Tutorial: Lorenz63

Problem Description

As a first tutorial we will use the Lorenz (1963) model for atmospheric convection. The model contains three states governed by a set of three coupled differential equations. The governing ODEs are:

\[ \begin{align}\begin{aligned}\frac{dx}{dt} = \sigma (y - x)\\\frac{dy}{dt} = \rho x - y -xz\\\frac{dz}{dt} = xy - \beta z\end{aligned}\end{align} \]

where \(\sigma, \rho, \beta\) are parameters. These are three coupled ordinary differential equations.

The three states are:

  • x - proportional to convection.

  • y - proportional to temperature differences.

  • z - proportional to the vertical temperature variation from linearity.

The exact formulation is not important in this tutorial, but we will assume we can measure some of these states experimentally. An example trajectory for a Lorenz system in state-space is shown below.

_images/Lorenz63.png

We will assume that the Lorenz equations are the true governing equations for the system (i.e. there are no model-form uncertainty or simplifying assumptions). We could then easily create a computational model, specify initial conditions and parameter values, and integrate forward in time. However the Lorenz system is chaotic, and even small discrepancies in these values will eventually lead to completely diverged solutions. The figure below is an example where the black line has initial conditions (\(x_0=-8.0\), \(y_0=-9.0\), \(z_0=28.0\)) and the cyan line has (\(x_0=-8.1\), \(y_0=-9.0\), \(z_0=28.0\)). After less than a minute these two particles are in completely different locations in the state-space.

_images/lorenz_compare_initial_conditions.png

Note

In real applications you will probably not have the exact model (nor a chaotic one).
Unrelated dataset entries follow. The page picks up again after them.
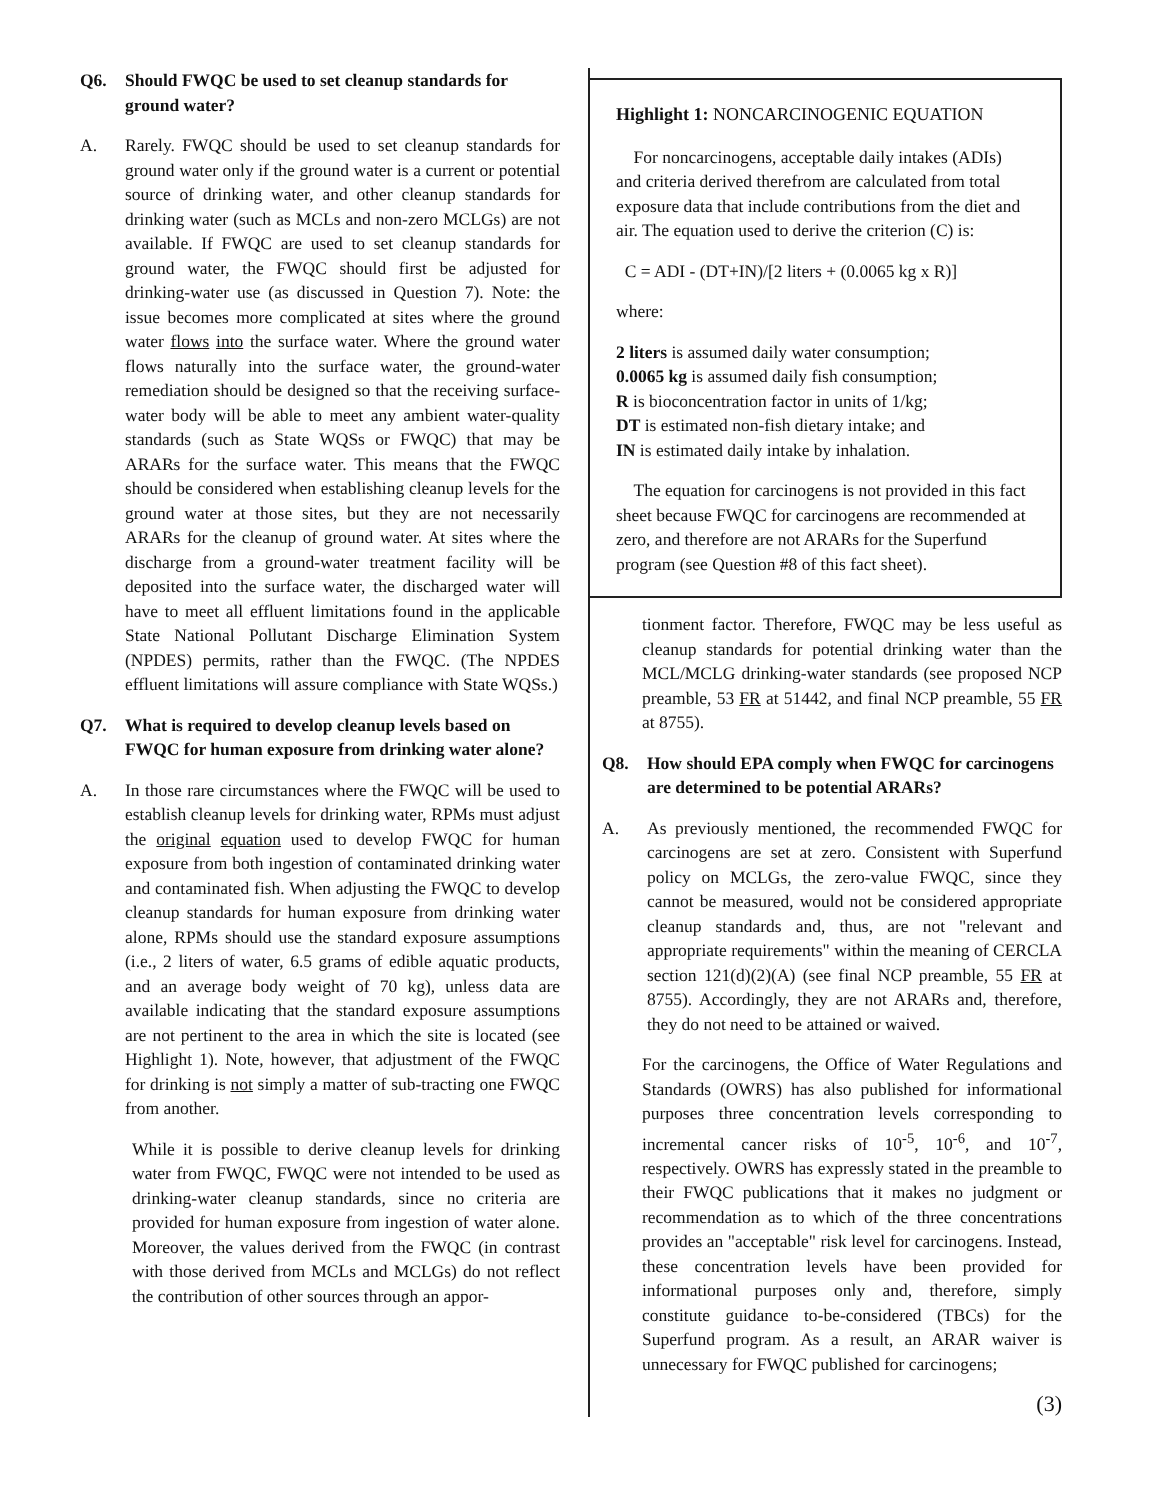Q6. Should FWQC be used to set cleanup standards for ground water?
A. Rarely. FWQC should be used to set cleanup standards for ground water only if the ground water is a current or potential source of drinking water, and other cleanup standards for drinking water (such as MCLs and non-zero MCLGs) are not available. If FWQC are used to set cleanup standards for ground water, the FWQC should first be adjusted for drinking-water use (as discussed in Question 7). Note: the issue becomes more complicated at sites where the ground water flows into the surface water. Where the ground water flows naturally into the surface water, the ground-water remediation should be designed so that the receiving surface-water body will be able to meet any ambient water-quality standards (such as State WQSs or FWQC) that may be ARARs for the surface water. This means that the FWQC should be considered when establishing cleanup levels for the ground water at those sites, but they are not necessarily ARARs for the cleanup of ground water. At sites where the discharge from a ground-water treatment facility will be deposited into the surface water, the discharged water will have to meet all effluent limitations found in the applicable State National Pollutant Discharge Elimination System (NPDES) permits, rather than the FWQC. (The NPDES effluent limitations will assure compliance with State WQSs.)
Q7. What is required to develop cleanup levels based on FWQC for human exposure from drinking water alone?
A. In those rare circumstances where the FWQC will be used to establish cleanup levels for drinking water, RPMs must adjust the original equation used to develop FWQC for human exposure from both ingestion of contaminated drinking water and contaminated fish. When adjusting the FWQC to develop cleanup standards for human exposure from drinking water alone, RPMs should use the standard exposure assumptions (i.e., 2 liters of water, 6.5 grams of edible aquatic products, and an average body weight of 70 kg), unless data are available indicating that the standard exposure assumptions are not pertinent to the area in which the site is located (see Highlight 1). Note, however, that adjustment of the FWQC for drinking is not simply a matter of sub-tracting one FWQC from another.
While it is possible to derive cleanup levels for drinking water from FWQC, FWQC were not intended to be used as drinking-water cleanup standards, since no criteria are provided for human exposure from ingestion of water alone. Moreover, the values derived from the FWQC (in contrast with those derived from MCLs and MCLGs) do not reflect the contribution of other sources through an appor-
Highlight 1: NONCARCINOGENIC EQUATION
For noncarcinogens, acceptable daily intakes (ADIs) and criteria derived therefrom are calculated from total exposure data that include contributions from the diet and air. The equation used to derive the criterion (C) is:
C = ADI - (DT+IN)/[2 liters + (0.0065 kg x R)]
where:
2 liters is assumed daily water consumption;
0.0065 kg is assumed daily fish consumption;
R is bioconcentration factor in units of 1/kg;
DT is estimated non-fish dietary intake; and
IN is estimated daily intake by inhalation.
The equation for carcinogens is not provided in this fact sheet because FWQC for carcinogens are recommended at zero, and therefore are not ARARs for the Superfund program (see Question #8 of this fact sheet).
tionment factor. Therefore, FWQC may be less useful as cleanup standards for potential drinking water than the MCL/MCLG drinking-water standards (see proposed NCP preamble, 53 FR at 51442, and final NCP preamble, 55 FR at 8755).
Q8. How should EPA comply when FWQC for carcinogens are determined to be potential ARARs?
A. As previously mentioned, the recommended FWQC for carcinogens are set at zero. Consistent with Superfund policy on MCLGs, the zero-value FWQC, since they cannot be measured, would not be considered appropriate cleanup standards and, thus, are not "relevant and appropriate requirements" within the meaning of CERCLA section 121(d)(2)(A) (see final NCP preamble, 55 FR at 8755). Accordingly, they are not ARARs and, therefore, they do not need to be attained or waived.
For the carcinogens, the Office of Water Regulations and Standards (OWRS) has also published for informational purposes three concentration levels corresponding to incremental cancer risks of 10<sup>-5</sup>, 10<sup>-6</sup>, and 10<sup>-7</sup>, respectively. OWRS has expressly stated in the preamble to their FWQC publications that it makes no judgment or recommendation as to which of the three concentrations provides an "acceptable" risk level for carcinogens. Instead, these concentration levels have been provided for informational purposes only and, therefore, simply constitute guidance to-be-considered (TBCs) for the Superfund program. As a result, an ARAR waiver is unnecessary for FWQC published for carcinogens;
(3)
Rather, the discrepancy between the truth and the model will be due in large part to the inadequacy of the model. The uncertainties in the initial conditions and parameters still have an effect, but are not the sole reason as it is in this tutorial.
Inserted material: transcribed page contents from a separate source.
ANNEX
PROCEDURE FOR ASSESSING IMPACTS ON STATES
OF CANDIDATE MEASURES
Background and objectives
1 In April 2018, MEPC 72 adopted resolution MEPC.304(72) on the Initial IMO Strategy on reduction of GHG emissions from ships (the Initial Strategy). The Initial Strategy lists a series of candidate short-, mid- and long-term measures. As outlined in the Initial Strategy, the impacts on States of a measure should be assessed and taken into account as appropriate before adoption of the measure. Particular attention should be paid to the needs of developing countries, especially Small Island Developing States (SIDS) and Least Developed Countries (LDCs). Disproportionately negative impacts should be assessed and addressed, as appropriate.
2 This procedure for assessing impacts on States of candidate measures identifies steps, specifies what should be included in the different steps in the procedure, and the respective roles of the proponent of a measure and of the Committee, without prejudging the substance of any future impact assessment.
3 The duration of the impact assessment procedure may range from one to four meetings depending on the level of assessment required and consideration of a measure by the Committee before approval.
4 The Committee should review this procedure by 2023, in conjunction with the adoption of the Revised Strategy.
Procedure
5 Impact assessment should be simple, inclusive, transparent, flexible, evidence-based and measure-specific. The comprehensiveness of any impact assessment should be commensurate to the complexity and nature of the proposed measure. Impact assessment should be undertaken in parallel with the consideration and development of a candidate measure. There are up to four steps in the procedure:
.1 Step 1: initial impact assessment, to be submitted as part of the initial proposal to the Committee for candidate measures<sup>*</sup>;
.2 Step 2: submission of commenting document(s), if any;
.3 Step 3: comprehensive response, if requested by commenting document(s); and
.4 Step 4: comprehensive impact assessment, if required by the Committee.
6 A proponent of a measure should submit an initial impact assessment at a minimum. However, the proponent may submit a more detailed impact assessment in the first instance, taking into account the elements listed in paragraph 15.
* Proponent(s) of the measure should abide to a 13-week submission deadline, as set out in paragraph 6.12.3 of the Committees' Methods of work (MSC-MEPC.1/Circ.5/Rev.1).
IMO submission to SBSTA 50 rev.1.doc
On the other hand we could do experimental measurements. However there are several potential downfalls. The measurements could be far between (low sampling frequency), have large uncertainty, or be incomplete (measure only a few states). Lets assume we do setup an experiment and we are able to measure the \(x\) and \(z\) states but not the \(y\) state. These measurements are taken at some specific sampling frequency and have a known level of inaccuracy. Additionally we have some estimate for the initial conditions and parameters.

Note

In this case the system has only 3 physical states. However, many realistic systems have much more states. For instance problems in continuous solid or fluid mechanics have infinite states (e.g. stress and strain at every point in a finite but continuous domain). In such cases measurements usually give you only a handful of states.
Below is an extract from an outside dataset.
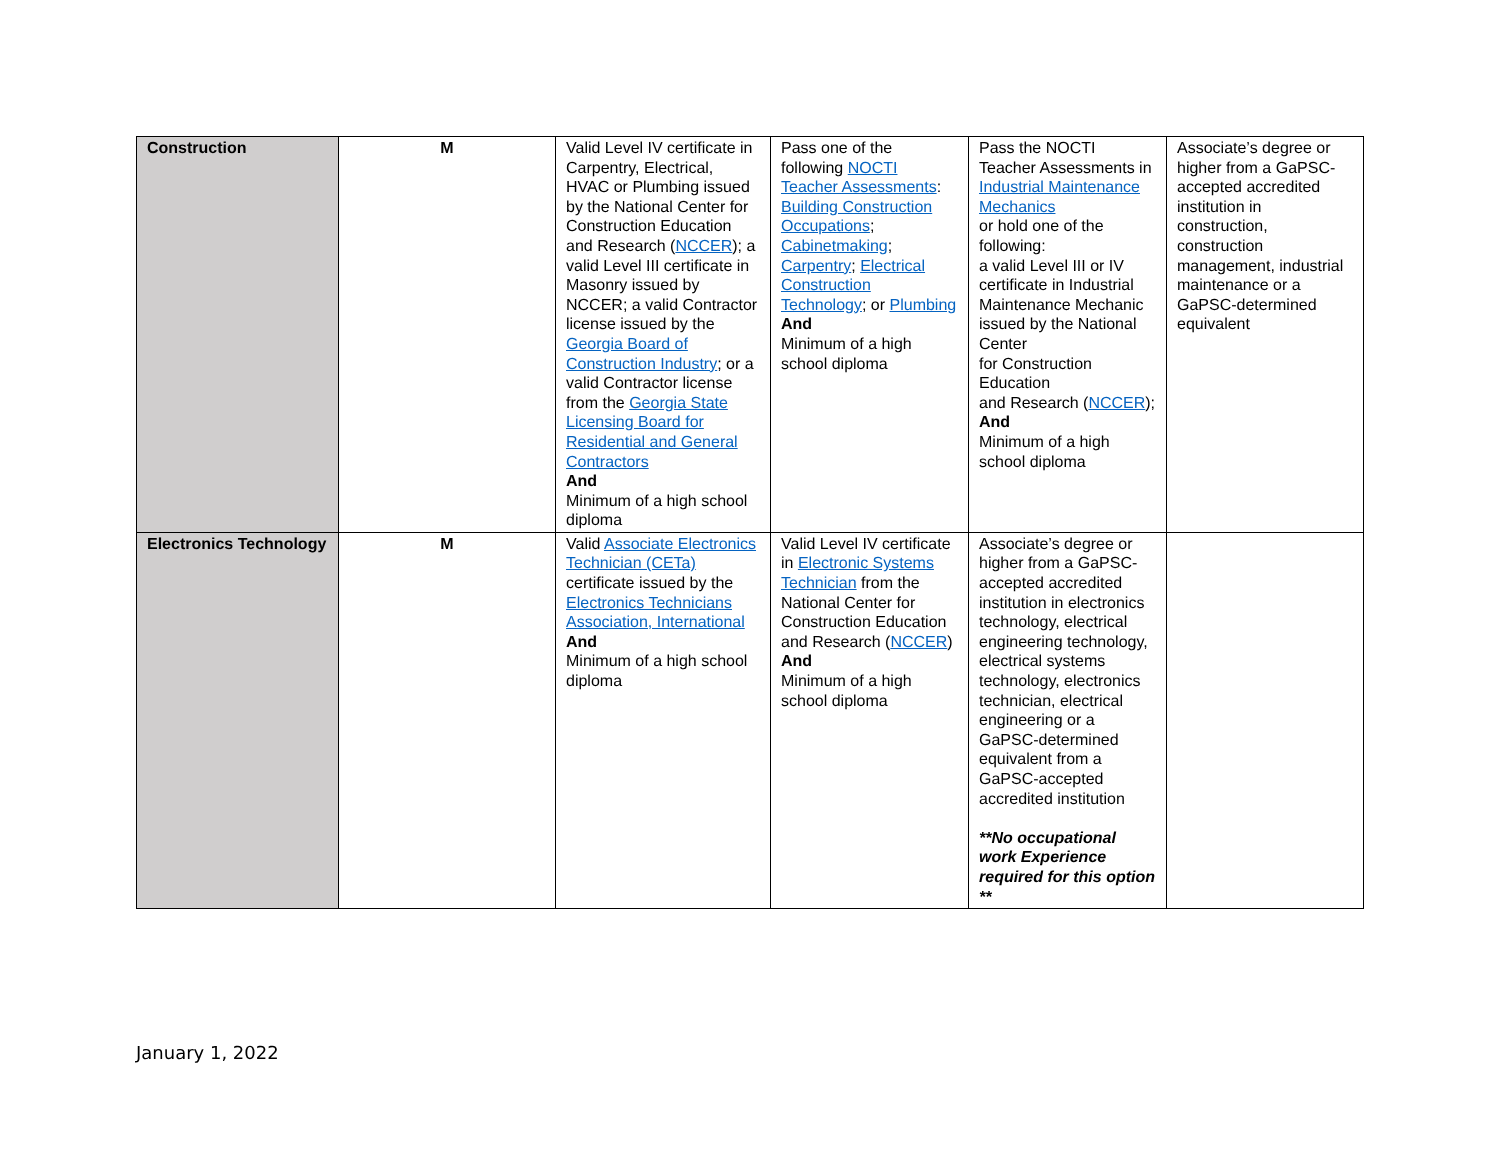| Construction | M | Valid Level IV certificate in Carpentry, Electrical, HVAC or Plumbing issued by the National Center for Construction Education and Research ( NCCER ); a valid Level III certificate in Masonry issued by NCCER; a valid Contractor license issued by the Georgia Board of Construction Industry ; or a valid Contractor license from the Georgia State Licensing Board for Residential and General Contractors And Minimum of a high school diploma | Pass one of the following NOCTI Teacher Assessments : Building Construction Occupations ; Cabinetmaking ; Carpentry ; Electrical Construction Technology ; or Plumbing And Minimum of a high school diploma | Pass the NOCTI Teacher Assessments in Industrial Maintenance Mechanics or hold one of the following: a valid Level III or IV certificate in Industrial Maintenance Mechanic issued by the National Center for Construction Education and Research ( NCCER ); And Minimum of a high school diploma | Associate’s degree or higher from a GaPSC-accepted accredited institution in construction, construction management, industrial maintenance or a GaPSC-determined equivalent |
| Electronics Technology | M | Valid Associate Electronics Technician (CETa) certificate issued by the Electronics Technicians Association, International And Minimum of a high school diploma | Valid Level IV certificate in Electronic Systems Technician from the National Center for Construction Education and Research ( NCCER ) And Minimum of a high school diploma | Associate’s degree or higher from a GaPSC-accepted accredited institution in electronics technology, electrical engineering technology, electrical systems technology, electronics technician, electrical engineering or a GaPSC-determined equivalent from a GaPSC-accepted accredited institution **No occupational work Experience required for this option ** | |
January 1, 2022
The computational model resolves all states at all times but is inaccurate (in this case due to its chaotic nature and input uncertainty). The experiment has a known uncertainty but we cannot measure all three states, and can only obtain measurements at low sampling frequency. Rather than relying solely on one or the other, we will use both the model and the experimental results in a data assimilation framework. By assimilating the data into the model we should get more meaningful results than we could from either approach alone. For the data assimilation we will use the ensemble Kalman filter (EnKF), a Bayesian approach which takes into account how much we trust both the model (covariance between many instances/samples of the model) and the data (measurement uncertainty) to come up with a better prediction. For more on the EnKF see the Theory section.

Additionally, a data-assimilation method allows us to infer any model parameter that is uncertain. For this tutorial we will assume that we are very confident about the values of beta and sigma, but will let the algorithm infer the value of rho.

In this tutorial we will go step-by-step on how to build a model for our problem that we can couple with dafi to run the data assimilation.

Overview of dafi

At its basic the code consists of 3 components:

  • the main executable

  • a library of different data-assimilation methods

  • a dynamic model (problem-specific and provided by you).

The main requirements of the dynamic model are to:

  • forecast a given initial condition through time

  • forward a state vector to observation space

  • provide the experimental measurements and errors.

The dynamic model needs to do the first two tasks for a given ensemble of state vectors (rather than a single state vector). See the Theory section for more detail on ensemble methods. In this tutorial we will go through how to build a dynamic model for our case, and how to run the code once the dynamic model is built.

These functionalities need to be implemented in a python file containing a class named Solver which contains the following attributes and methods. The file needs to be saved in the source/dyn_models/ directory.

Attributes:

  • name: Name of your choice for the model. str

  • init_state: Initial mean value of the state vector. ndarray

Methods:

  • __init__

  • generate_ensemble

  • forecast_to_time

  • state_to_observation

  • get_obs

For all methods, look at the parent class (under dafi/physics_model.py) for the appropriate inputs and outputs.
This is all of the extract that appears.